Pubblicato il 19 settembre 2007 da Edoardo Zaccagnini


Riflessione spontanea sul cinema italiano

Venezia, 8 settembre 2007. Ang Lee vince il suo secondo Leone d’Oro. Un bravo regista franco-tunisino considera modesto il premio speciale che la giuria gli consegna. Brian De Palma non fa un fiato e porta a casa un meritatissimo argento. Ad un attore e ad un’attrice americana vanno i riconoscimenti per le migliori interpretazioni. Più o meno meritati. Una giornalista italiana domanda a Ferzan Ozpetek, membro della giuria, la quantità di tempo spesa a riflettere sul cinema italiano. L’autore risponde che non c’è stato margine di discussione. Fa capire che il cinema italiano non ha avuto nessun ruolo nella lunga e complessa riunione che ha portato all’assegnazione dei premi. E’ una risposta dura ma scontata, che brucia a lui e a chi ascolta il commento. La giornalista rimane in silenzio e passa subito ad un’altra domanda. In quei giorni Todd Haynes ha indicato a chiunque la strada della libertà espressiva.

Cannes, maggio 2007. Pochi mesi prima. L’Italia non ha nessun film in concorso. Solo Mio fratello è figlio unico ci rappresenta in una sezione collaterale. E nessuno ne rimane colpito. Come nessuno si alzò a dire, l’anno prima, che Il Regista di Matrimoni era un gran film. O che Il Caimano meritasse un riconoscimento internazionale sottoforma di Palma.

Roma, luglio 2007. E’ ufficiale: il cinema italiano in concorso a Venezia sarà rappresentato da tre giovani autori. Uno si chiama Paolo Franchi e finora ha fatto un solo titolo. Un altro si chiama Andrea Porporati e anche lui, finora, ha fatto un solo film. Il terzo si chiama Vincenzo Marra e ha fatto già due film. Di lui parlano bene in tanti e Mario Monicelli, ad ogni domanda sul presente del cinema italiano, dopo qualche istante di balbettante riflessione, risponde che c’è questo Marra che è bravo…

Venezia, 9 settembre 2006. Un anno prima. Emanuele Crialese è pazzo di gioia: il suo film Nuovomondo ha ottenuto il Leone d’Argento. Nei giorni successivi, il regista accompagnerà il suo film nelle prime proiezioni romane, applauditissime. C’è una certa eccitazione in tutto l’ambiente del cinema italiano. Alla fine il film non incasserà un granché.

_____

- [COSA FARE]:
1. Ripeti alla lettera la parte del brano sul cinema italiano che comincia con "Venezia, 9 settembre" e finisce con "incasserà un granché.".
2. Trasforma in un elenco puntato il paragrafo del brano sul cinema italiano che inizia con "Roma, luglio 2007", conservandone i fatti principali.

- [DATI REGISTRATI]:
_____

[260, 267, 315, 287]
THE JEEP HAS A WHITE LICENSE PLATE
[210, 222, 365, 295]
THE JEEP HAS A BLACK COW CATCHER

_____

- [SOLUZIONI]:
1.
Venezia, 9 settembre 2006. Un anno prima. Emanuele Crialese è pazzo di gioia: il suo film Nuovomondo ha ottenuto il Leone d’Argento. Nei giorni successivi, il regista accompagnerà il suo film nelle prime proiezioni romane, applauditissime. C’è una certa eccitazione in tutto l’ambiente del cinema italiano. Alla fine il film non incasserà un granché.

2.
- Roma, luglio 2007: è ufficiale che tre giovani autori rappresenteranno il cinema italiano in concorso a Venezia.
- Paolo Franchi: finora un solo titolo.
- Andrea Porporati: finora un solo film.
- Vincenzo Marra: già due film. In tanti ne parlano bene, e Mario Monicelli, quando gli chiedono del presente del cinema italiano, risponde che Marra è bravo.